Er ist auf jedenfall Leistungsstärker als das was wir bisher hatten, allerdings kenne bin ich mir nicht sicher wegen der Grafikkarte und dem Processor

Wäre nett wenn ihr mal drüber schaut. 

Ansonsten gibt es einen "Fertig PC" der etwas taugt? Budget ist um die 800 €

Danke


----------



## Bonkic (29. Oktober 2016)

absolut spieleuntauglich.
was soll das ding kosten, 200 euro max.?
mal ganz abgesehen davon, dass die komponenten uralt sind.
wer verkauft so was noch?


----------



## Batze (29. Oktober 2016)

Ganz so Krass wie Bonkic möchte ich es nicht sagen, aber mit der Grafikeinheit (ich sage extra Einheit und nicht Grafikkarte) kannst du eventuell was im Browser zocken, das war es dann aber auch schon.
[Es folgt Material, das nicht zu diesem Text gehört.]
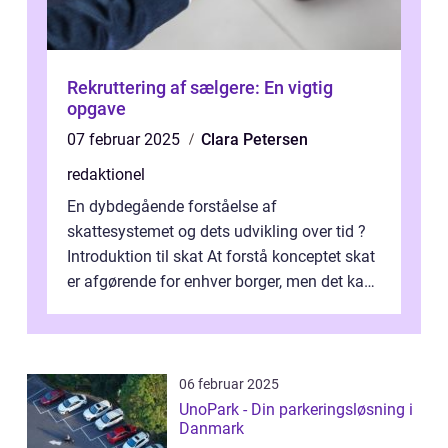
Rekruttering af sælgere: En vigtig
opgave
07 februar 2025
Clara Petersen
redaktionel
En dybdegående forståelse af
skattesystemet og dets udvikling over tid ?
Introduktion til skat At forstå konceptet skat
er afgørende for enhver borger, men det kan
også være en kompleks og forvirrende...
06 februar 2025
UnoPark - Din parkeringsløsning i
Danmark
An sowas wie The Witcher ist da auch nicht mal im entferntesten zu denken.
Und ja, fertig PCs für um die 800€ gibt es, die sogar zum zocken was taugen.


----------



## Herbboy (29. Oktober 2016)

aba23 schrieb:


> Hallo zusammen,
> 
> bei uns muss ein neuer PC her - bisher haben wir Games auf dem Laptop gespielt. Ging - aber nicht das allerbeste.
> Wir sind keine Bastler - also selberbauen ist nicht drin. Wir spielen meist Spiele wie - Final Fantasy, Witcher, Skyrim, Fussball Manager, Fifa und so etwas. Eigentlich nie irgendwelche Online Spiele.
> ...


  Der genannte PC ist ein reiner Bürorechner, und zwar vor allem wegen der Grafikkarte, die den Namen an sich nicht mal verdient hat. Mit ner ordentlichen Grafikkarte für 180€ aufwärts wäre es aber ein ordentlicher PC - allerdings ist die CPU schon uralt, wo bekommt man denn heute noch so einen PC? ^^  und soll DER etwa 800€ kosten? Das wäre irre, das wäre so, als würdest du für einen VW Polo Baujahr 2001 so viel verlangen wie für einen nagelneuen VW Golf ^^  

 Hast du denn einen bestimmten Shop, wo du kaufen willst? Sind es 800€ inkl. Windows, oder hast du ne Windows-Lizenz?


----------



## MichaelG (29. Oktober 2016)

Für 800 EUR ist dieses Paket komplett überteuert. Dafür kannst Du Dir problemlos einen deutlich stärkeren zusammenbauen/zusammenbauen lassen. Und Windows 7 bekommst Du u.a. bei Kinguin.com schon für unter 30 EUR. Oder auch bei Ebay. Das würde ich jetzt nicht unbedingt als KO-Punkt bei 800 EUR Budget sehen.


----------



## aba23 (30. Oktober 2016)

UI - da bin ich aber froh das ich nochmal gefragt habe. 
Ich habe keinen bestimmten Shop wo ich kaufen würde,  aber halt wie man merkt haben wir auch nicht so viel Ahnung. Das heisst man könnte uns alles verkaufen - erzählen das wäre gut und dann ist es doch nix. 
Windows Lizenz haben wir nicht neueres,  also die wir jetzt auf dem Rechner haben ist ewig alt. Ich hätte schon gerne Windows dabei. Allerhöchste Preisgrenze ist also - 1000€ für alles- wenn es sein muss. Weniger schmerzlich wären allerdings die genannten 800€. 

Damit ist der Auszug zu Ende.